• _Description of the task_
Give every line from the start of the rows through the line holding "common name: Bay bolete", both ends included, as a JSON list of strings with one string per line and blank lines left out.

• _Extracted data_
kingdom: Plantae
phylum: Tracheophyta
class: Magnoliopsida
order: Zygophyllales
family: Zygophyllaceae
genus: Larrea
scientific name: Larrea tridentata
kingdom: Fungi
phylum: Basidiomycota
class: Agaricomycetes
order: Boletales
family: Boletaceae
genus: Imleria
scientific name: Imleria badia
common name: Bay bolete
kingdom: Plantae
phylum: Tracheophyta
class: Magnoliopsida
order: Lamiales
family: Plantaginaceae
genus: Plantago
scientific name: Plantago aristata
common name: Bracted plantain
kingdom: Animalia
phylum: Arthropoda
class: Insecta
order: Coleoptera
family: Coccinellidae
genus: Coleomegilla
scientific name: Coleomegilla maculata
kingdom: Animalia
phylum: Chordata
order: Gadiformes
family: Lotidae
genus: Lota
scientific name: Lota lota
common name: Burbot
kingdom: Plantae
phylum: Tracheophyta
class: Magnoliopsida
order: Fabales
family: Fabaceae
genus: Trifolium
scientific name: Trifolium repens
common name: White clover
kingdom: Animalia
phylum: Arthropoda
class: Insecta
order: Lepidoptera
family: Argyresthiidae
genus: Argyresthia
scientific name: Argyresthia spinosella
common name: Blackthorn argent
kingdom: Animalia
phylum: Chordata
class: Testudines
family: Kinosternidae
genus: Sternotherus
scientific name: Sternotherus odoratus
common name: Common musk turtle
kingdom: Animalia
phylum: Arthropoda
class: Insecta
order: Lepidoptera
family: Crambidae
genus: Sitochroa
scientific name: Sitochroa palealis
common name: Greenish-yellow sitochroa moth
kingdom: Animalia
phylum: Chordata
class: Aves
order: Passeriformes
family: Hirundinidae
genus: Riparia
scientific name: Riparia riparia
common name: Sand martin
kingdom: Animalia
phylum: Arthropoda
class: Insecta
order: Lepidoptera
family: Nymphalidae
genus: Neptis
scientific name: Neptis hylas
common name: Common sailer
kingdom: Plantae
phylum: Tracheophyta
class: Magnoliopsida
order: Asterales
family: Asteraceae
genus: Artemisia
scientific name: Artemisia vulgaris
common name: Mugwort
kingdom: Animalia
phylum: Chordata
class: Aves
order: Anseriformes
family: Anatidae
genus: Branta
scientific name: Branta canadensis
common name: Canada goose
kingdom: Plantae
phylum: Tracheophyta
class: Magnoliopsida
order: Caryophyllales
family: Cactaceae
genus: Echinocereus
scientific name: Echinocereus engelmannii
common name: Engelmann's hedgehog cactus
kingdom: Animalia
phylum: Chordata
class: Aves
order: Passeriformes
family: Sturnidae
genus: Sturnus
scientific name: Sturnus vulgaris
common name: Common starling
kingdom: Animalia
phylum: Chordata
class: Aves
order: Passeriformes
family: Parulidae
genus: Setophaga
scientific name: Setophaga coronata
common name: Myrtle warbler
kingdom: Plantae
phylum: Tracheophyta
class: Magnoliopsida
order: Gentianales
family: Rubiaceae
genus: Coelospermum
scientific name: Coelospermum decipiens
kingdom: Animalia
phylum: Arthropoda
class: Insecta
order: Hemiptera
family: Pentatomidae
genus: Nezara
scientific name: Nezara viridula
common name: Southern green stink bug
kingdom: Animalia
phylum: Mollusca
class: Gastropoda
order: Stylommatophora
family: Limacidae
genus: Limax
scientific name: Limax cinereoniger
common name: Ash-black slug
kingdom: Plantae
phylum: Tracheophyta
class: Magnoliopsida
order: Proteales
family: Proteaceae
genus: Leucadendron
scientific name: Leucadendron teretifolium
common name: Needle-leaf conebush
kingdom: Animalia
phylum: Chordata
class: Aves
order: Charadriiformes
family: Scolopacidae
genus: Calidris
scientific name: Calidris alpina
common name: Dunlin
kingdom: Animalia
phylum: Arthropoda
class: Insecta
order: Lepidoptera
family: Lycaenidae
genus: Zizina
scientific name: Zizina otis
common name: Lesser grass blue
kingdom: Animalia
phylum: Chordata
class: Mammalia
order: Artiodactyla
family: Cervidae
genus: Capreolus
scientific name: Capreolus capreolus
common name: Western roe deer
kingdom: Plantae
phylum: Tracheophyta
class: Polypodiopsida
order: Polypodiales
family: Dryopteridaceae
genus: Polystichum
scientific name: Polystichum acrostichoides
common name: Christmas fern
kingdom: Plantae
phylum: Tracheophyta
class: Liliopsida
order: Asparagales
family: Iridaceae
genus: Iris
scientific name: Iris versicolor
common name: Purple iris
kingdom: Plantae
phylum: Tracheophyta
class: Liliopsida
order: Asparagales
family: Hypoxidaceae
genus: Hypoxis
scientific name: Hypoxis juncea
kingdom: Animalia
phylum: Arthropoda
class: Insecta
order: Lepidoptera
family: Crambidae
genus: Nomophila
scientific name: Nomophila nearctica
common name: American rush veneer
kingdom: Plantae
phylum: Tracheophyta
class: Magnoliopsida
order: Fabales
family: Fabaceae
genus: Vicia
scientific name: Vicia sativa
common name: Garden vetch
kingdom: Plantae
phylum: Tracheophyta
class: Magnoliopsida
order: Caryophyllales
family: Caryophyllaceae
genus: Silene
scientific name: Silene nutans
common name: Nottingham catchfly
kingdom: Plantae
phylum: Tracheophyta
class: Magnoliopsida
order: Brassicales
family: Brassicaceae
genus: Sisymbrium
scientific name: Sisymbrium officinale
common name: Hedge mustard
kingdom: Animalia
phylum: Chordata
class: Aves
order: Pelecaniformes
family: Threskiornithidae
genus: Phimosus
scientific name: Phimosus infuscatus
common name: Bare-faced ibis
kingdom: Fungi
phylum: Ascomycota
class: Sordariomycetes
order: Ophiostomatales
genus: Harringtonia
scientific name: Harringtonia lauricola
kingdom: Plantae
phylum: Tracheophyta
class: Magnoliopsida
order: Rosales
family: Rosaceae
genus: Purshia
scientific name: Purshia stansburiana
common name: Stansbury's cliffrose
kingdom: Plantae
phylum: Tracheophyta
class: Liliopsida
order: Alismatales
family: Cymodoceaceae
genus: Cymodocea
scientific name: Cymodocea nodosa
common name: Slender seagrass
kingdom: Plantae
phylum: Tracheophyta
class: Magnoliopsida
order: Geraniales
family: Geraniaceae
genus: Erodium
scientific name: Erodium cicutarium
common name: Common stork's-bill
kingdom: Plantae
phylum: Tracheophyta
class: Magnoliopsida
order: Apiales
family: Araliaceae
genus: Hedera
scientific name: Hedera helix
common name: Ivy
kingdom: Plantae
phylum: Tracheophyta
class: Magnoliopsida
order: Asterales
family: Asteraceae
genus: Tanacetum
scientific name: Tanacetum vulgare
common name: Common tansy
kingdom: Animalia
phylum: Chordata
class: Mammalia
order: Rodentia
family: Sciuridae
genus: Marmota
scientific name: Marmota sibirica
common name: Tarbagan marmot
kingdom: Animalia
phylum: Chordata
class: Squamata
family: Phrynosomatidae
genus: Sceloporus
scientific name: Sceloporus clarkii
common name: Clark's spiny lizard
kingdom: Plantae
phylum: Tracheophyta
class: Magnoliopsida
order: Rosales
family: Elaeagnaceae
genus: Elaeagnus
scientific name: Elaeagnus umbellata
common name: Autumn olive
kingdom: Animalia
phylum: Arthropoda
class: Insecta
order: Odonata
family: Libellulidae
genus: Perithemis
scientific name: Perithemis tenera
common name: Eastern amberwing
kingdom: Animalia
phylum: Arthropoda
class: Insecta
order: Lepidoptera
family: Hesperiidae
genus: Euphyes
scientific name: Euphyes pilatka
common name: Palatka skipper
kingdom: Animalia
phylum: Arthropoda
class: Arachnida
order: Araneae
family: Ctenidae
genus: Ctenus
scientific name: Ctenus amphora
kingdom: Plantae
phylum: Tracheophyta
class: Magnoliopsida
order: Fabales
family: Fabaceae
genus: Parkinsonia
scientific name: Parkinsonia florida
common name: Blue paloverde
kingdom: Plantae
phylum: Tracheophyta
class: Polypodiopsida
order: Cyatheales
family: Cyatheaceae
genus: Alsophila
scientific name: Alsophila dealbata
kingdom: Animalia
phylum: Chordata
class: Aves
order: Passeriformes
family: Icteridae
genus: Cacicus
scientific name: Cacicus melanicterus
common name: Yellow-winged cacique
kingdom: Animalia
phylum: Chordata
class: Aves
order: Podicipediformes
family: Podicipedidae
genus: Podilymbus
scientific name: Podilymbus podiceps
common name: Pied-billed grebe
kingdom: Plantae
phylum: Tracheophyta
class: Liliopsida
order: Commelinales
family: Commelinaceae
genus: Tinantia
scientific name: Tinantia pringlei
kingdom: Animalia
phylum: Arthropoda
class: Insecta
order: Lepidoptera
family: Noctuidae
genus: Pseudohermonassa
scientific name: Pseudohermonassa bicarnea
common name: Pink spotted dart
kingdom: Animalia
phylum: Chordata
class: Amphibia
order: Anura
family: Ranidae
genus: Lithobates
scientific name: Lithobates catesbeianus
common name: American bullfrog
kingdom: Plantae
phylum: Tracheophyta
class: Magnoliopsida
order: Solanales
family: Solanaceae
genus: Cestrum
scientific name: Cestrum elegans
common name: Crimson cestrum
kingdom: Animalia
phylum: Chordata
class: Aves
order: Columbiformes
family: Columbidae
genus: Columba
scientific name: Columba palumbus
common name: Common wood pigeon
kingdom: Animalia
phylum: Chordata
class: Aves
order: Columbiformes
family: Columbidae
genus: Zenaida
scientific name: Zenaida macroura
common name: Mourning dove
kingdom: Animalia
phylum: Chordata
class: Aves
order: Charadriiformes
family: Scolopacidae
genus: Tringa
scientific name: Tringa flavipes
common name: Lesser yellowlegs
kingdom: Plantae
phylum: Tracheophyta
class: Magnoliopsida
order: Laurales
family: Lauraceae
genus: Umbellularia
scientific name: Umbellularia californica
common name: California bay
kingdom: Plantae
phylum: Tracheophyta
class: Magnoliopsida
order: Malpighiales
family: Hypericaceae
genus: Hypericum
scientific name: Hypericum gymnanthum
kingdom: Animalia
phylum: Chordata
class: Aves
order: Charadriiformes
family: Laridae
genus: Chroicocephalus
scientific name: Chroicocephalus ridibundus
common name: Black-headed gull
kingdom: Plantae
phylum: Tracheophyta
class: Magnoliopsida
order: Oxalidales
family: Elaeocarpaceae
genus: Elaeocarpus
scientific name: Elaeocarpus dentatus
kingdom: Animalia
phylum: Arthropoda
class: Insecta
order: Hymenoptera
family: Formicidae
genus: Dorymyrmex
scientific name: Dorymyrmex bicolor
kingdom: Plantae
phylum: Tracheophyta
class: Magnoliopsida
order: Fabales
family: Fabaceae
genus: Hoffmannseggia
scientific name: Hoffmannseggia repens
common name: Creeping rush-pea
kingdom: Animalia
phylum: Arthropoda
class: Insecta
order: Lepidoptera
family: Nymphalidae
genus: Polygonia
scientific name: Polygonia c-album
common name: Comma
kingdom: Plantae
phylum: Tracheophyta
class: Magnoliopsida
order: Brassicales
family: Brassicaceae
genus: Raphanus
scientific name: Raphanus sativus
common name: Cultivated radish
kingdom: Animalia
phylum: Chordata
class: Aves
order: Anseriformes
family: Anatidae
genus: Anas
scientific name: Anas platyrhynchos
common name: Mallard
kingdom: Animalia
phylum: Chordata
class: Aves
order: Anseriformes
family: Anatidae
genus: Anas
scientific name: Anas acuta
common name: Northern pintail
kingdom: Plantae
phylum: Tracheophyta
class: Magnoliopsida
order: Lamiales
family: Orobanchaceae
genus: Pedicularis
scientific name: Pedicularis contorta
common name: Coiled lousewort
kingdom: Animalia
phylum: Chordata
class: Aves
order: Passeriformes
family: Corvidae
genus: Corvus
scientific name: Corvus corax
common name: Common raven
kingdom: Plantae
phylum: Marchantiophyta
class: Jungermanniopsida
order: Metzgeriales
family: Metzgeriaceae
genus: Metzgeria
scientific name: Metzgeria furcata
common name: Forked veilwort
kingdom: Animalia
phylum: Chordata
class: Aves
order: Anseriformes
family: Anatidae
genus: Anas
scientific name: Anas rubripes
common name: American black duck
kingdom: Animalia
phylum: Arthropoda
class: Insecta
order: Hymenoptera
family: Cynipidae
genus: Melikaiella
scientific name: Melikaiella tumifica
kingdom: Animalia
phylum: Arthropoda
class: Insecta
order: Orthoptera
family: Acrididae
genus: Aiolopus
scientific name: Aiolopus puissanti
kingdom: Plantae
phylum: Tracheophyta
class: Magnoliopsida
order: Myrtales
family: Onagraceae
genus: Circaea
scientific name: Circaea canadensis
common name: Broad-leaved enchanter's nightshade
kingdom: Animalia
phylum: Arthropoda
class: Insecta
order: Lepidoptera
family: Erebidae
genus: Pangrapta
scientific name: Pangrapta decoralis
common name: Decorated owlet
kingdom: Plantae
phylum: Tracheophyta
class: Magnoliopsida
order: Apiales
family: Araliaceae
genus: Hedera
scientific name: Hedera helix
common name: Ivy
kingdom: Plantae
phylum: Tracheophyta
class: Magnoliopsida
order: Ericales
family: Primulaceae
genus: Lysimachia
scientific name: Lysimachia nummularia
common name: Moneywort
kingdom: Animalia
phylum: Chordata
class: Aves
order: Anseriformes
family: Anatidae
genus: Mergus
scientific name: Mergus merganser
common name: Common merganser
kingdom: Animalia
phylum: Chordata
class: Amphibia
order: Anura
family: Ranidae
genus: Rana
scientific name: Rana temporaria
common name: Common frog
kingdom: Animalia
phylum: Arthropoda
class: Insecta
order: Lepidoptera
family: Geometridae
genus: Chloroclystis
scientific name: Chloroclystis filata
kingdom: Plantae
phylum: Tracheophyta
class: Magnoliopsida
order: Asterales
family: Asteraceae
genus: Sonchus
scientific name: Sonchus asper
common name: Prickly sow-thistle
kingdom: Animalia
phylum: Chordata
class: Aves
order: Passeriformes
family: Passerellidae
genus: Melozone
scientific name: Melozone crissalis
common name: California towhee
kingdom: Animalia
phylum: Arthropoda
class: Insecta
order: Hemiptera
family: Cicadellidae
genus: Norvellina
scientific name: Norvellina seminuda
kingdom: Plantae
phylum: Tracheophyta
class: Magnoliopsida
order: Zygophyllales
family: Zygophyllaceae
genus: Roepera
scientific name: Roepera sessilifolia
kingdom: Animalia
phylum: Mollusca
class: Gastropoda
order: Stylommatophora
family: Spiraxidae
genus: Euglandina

• _Response to the exercise_
[
  "kingdom: Plantae",
  "phylum: Tracheophyta",
  "class: Magnoliopsida",
  "order: Zygophyllales",
  "family: Zygophyllaceae",
  "genus: Larrea",
  "scientific name: Larrea tridentata",
  "kingdom: Fungi",
  "phylum: Basidiomycota",
  "class: Agaricomycetes",
  "order: Boletales",
  "family: Boletaceae",
  "genus: Imleria",
  "scientific name: Imleria badia",
  "common name: Bay bolete"
]